(Beginning of Recorded information)

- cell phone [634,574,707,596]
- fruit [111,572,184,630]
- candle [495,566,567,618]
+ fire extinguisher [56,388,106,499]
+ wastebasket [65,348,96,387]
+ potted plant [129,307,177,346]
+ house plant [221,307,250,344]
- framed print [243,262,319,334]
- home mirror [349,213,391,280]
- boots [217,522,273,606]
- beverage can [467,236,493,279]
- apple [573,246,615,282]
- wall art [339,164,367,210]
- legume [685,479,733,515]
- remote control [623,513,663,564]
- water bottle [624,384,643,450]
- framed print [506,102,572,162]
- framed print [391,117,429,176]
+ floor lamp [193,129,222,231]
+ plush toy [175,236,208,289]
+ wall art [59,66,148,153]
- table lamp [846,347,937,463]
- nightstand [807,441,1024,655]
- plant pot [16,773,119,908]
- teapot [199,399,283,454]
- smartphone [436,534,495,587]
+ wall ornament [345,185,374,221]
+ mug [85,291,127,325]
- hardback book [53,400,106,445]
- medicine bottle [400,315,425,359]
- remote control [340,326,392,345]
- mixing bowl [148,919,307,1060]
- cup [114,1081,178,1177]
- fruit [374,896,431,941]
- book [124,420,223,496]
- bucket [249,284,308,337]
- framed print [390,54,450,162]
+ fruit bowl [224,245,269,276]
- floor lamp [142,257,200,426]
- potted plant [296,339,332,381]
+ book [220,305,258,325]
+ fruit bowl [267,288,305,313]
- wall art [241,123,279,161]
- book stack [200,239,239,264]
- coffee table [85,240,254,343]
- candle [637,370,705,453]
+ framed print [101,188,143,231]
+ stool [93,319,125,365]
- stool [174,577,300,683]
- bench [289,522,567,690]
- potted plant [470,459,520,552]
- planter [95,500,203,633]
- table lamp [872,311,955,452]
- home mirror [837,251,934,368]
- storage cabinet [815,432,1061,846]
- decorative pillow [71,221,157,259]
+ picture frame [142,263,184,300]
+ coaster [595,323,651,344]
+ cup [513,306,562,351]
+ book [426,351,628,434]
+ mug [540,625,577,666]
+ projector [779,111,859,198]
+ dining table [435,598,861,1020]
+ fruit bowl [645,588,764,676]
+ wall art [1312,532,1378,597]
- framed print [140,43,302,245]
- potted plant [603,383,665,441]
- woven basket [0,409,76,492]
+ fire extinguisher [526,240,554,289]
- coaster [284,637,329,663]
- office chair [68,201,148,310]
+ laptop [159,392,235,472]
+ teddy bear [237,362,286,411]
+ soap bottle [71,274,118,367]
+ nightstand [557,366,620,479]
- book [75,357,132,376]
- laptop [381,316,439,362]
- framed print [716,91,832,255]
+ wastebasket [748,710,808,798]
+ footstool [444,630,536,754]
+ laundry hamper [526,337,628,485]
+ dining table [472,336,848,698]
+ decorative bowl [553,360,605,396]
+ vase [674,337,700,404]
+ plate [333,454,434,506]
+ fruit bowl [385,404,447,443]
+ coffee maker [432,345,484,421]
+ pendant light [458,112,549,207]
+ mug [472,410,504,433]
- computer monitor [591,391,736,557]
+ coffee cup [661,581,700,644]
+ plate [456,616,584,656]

(End of Recorded information)

> [Problem statement]
Every record in the listing above is to be copied exactly.

> [Written response]
- cell phone [634,574,707,596]
- fruit [111,572,184,630]
- candle [495,566,567,618]
+ fire extinguisher [56,388,106,499]
+ wastebasket [65,348,96,387]
+ potted plant [129,307,177,346]
+ house plant [221,307,250,344]
- framed print [243,262,319,334]
- home mirror [349,213,391,280]
- boots [217,522,273,606]
- beverage can [467,236,493,279]
- apple [573,246,615,282]
- wall art [339,164,367,210]
- legume [685,479,733,515]
- remote control [623,513,663,564]
- water bottle [624,384,643,450]
- framed print [506,102,572,162]
- framed print [391,117,429,176]
+ floor lamp [193,129,222,231]
+ plush toy [175,236,208,289]
+ wall art [59,66,148,153]
- table lamp [846,347,937,463]
- nightstand [807,441,1024,655]
- plant pot [16,773,119,908]
- teapot [199,399,283,454]
- smartphone [436,534,495,587]
+ wall ornament [345,185,374,221]
+ mug [85,291,127,325]
- hardback book [53,400,106,445]
- medicine bottle [400,315,425,359]
- remote control [340,326,392,345]
- mixing bowl [148,919,307,1060]
- cup [114,1081,178,1177]
- fruit [374,896,431,941]
- book [124,420,223,496]
- bucket [249,284,308,337]
- framed print [390,54,450,162]
+ fruit bowl [224,245,269,276]
- floor lamp [142,257,200,426]
- potted plant [296,339,332,381]
+ book [220,305,258,325]
+ fruit bowl [267,288,305,313]
- wall art [241,123,279,161]
- book stack [200,239,239,264]
- coffee table [85,240,254,343]
- candle [637,370,705,453]
+ framed print [101,188,143,231]
+ stool [93,319,125,365]
- stool [174,577,300,683]
- bench [289,522,567,690]
- potted plant [470,459,520,552]
- planter [95,500,203,633]
- table lamp [872,311,955,452]
- home mirror [837,251,934,368]
- storage cabinet [815,432,1061,846]
- decorative pillow [71,221,157,259]
+ picture frame [142,263,184,300]
+ coaster [595,323,651,344]
+ cup [513,306,562,351]
+ book [426,351,628,434]
+ mug [540,625,577,666]
+ projector [779,111,859,198]
+ dining table [435,598,861,1020]
+ fruit bowl [645,588,764,676]
+ wall art [1312,532,1378,597]
- framed print [140,43,302,245]
- potted plant [603,383,665,441]
- woven basket [0,409,76,492]
+ fire extinguisher [526,240,554,289]
- coaster [284,637,329,663]
- office chair [68,201,148,310]
+ laptop [159,392,235,472]
+ teddy bear [237,362,286,411]
+ soap bottle [71,274,118,367]
+ nightstand [557,366,620,479]
- book [75,357,132,376]
- laptop [381,316,439,362]
- framed print [716,91,832,255]
+ wastebasket [748,710,808,798]
+ footstool [444,630,536,754]
+ laundry hamper [526,337,628,485]
+ dining table [472,336,848,698]
+ decorative bowl [553,360,605,396]
+ vase [674,337,700,404]
+ plate [333,454,434,506]
+ fruit bowl [385,404,447,443]
+ coffee maker [432,345,484,421]
+ pendant light [458,112,549,207]
+ mug [472,410,504,433]
- computer monitor [591,391,736,557]
+ coffee cup [661,581,700,644]
+ plate [456,616,584,656]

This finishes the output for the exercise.